> **WORK INSTRUCTION**: Starting at the line with "True or false: the" and continuing through the end of the records below, render each line as a string in a JSON list, omitting blank lines and pictures.

> **SOURCE DATA**:
☆ ☆ ☆

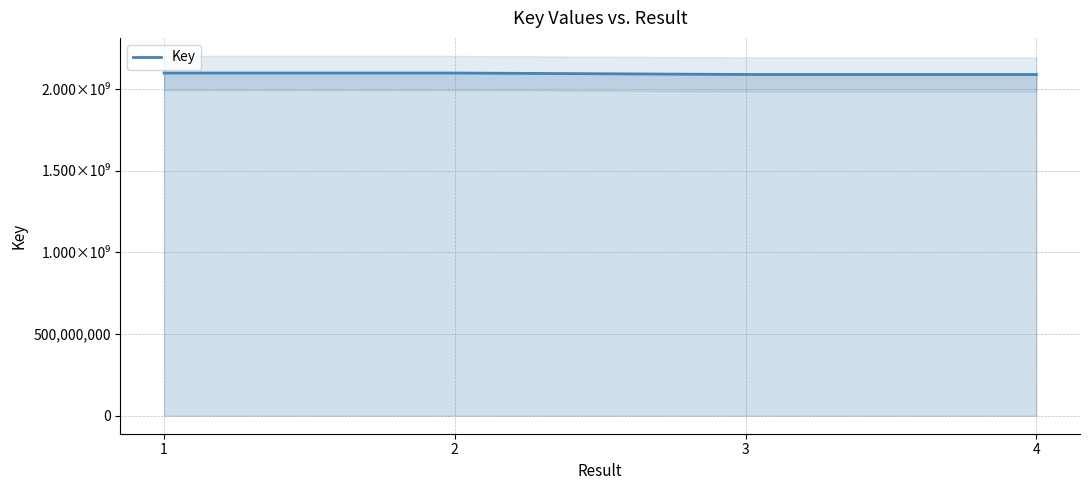

The value at 1 is 2859588743. True or false?

False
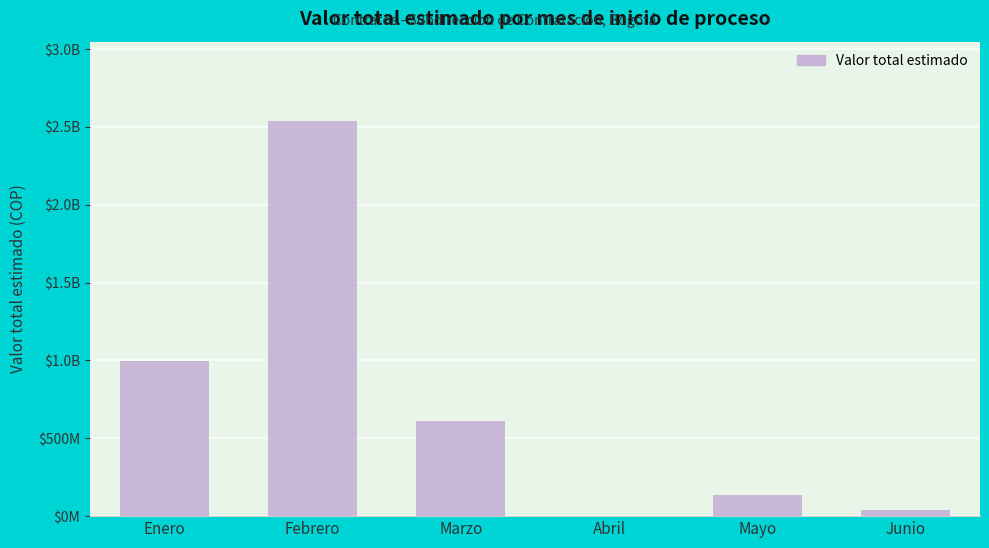

True or false: the data shows 1406920246 at Febrero.

False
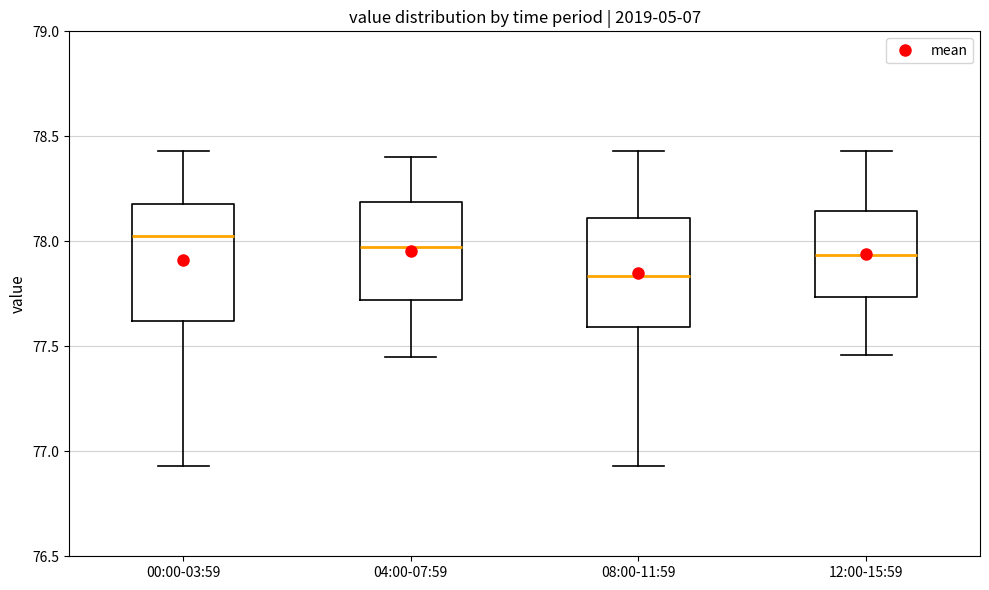

Where is the upper edge of the box for 12:00-15:59 on the y-axis? The values are not printed on the chart, so give them approximately, as read against the axis.

78.15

☆ ☆ ☆

> **SOLVED PROBLEM**:
[
  "True or false: the data shows 1406920246 at Febrero.",
  "False",
  "Where is the upper edge of the box for 12:00-15:59 on the y-axis? The values are not printed on the chart, so give them approximately, as read against the axis.",
  "78.15"
]